Tech & Sourcing @ Morgan Lewis


A significant fine imposed by the UK’s Financial Conduct Authority (FCA) on an established UK insurer is further evidence of the increased scrutiny being placed on outsourcing arrangements by the financial services regulator, and also of the importance the regulator places on issues that directly impact retail customers.

The FCA is the UK’s “conduct” regulator, with a focus primarily on the regular business conduct of financial services businesses, as compared to the “macro” focus (safety and soundness) of the Prudential Regulatory Authority (PRA) – although there is overlap between the stated remits of the FCA and the PRA, and outsourcing arrangements are subject to scrutiny by both bodies.

A Final Notice was issued by the FCA on 30 October 2018, imposing a fine of £5.2 million (about $6.7 million) on the insurer, a significant fine but still several million pounds less than some of the highest fines issued by the FCA for similar infringements.

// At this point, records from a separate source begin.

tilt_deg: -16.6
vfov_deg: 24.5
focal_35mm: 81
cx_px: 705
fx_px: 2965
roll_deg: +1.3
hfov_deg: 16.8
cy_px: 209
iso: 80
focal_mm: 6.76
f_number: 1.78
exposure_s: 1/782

To place this fine into further context, it follows over £3 million (about $3.7 million) of redress payments made by the insurer to customers who were affected by a third-party arrangement which outsourced all administrative functions associated with the provision of mobile phone insurance on the insurer's behalf, including claims and complaints handling.

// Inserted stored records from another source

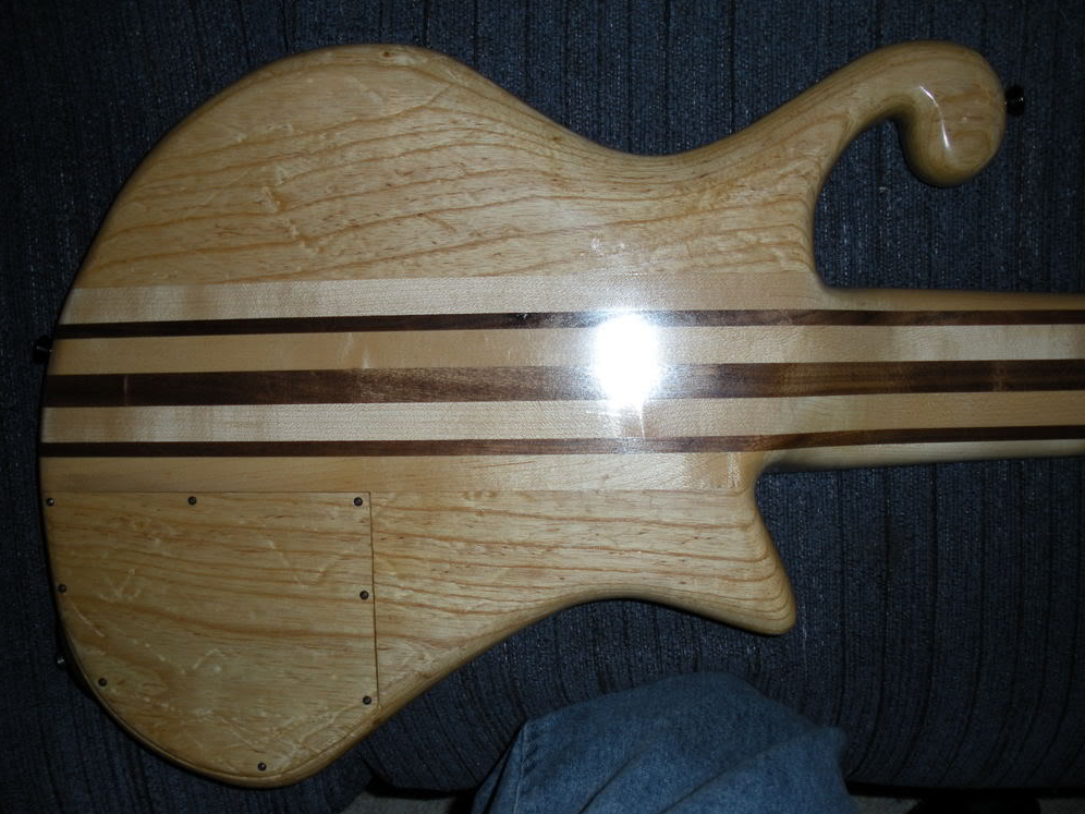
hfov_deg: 50.1
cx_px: 536
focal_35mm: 37
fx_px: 1160
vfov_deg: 38.7
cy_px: 411
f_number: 3.5
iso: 64
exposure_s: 1/60
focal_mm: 6.3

The FCA found that the insurer was in breach of two principles (Management and Control, and Customers’ Interests) of the Principles for Business within the FCA Handbook, as well as a specific control and certain industry-specific obligations. The FCA stated that the insurer had, amongst other failures, not adequately assessed the third party’s delivery model and the processes and procedures that the party had in place for claims and complaints handling, and that the insurer failed to implement and maintain adequate measures to monitor the third party’s performance.

It is interesting reading the rationale for the decision derived from the FCA’s investigation, which reveals that the insurer had undertaken what could be described as fairly substantial oversight, including through its internal audit and compliance functions, and therefore this was not an arrangement that was completely neglected or that the insurer was completely blind to. However, the FCA clearly found this oversight activity to be inadequate.

In the report, the FCA highlights that “The breaches caused a risk of loss to individual consumers” – as the first factor in assessing the seriousness of the breach, along with the systemic weaknesses in the insurer's procedures, systems, and controls relating to the third-party relationship. It is this first factor, of the direct effect on retail customers, that we suggest is the key factor behind the investigation and the size of the fine. The FCA’s enforcement actions with respect to outsourcing arrangements are still relatively infrequent. However, if you are a financial services business regulated in the United Kingdom and you have outsourced functions which would have a direct or indirect effect on retail customers if things go wrong, then you must place significant emphasis on ensuring that through your contract and conduct, you actually and effectively oversee, understand, and change—if necessary—the performance of the third-party outsource provider.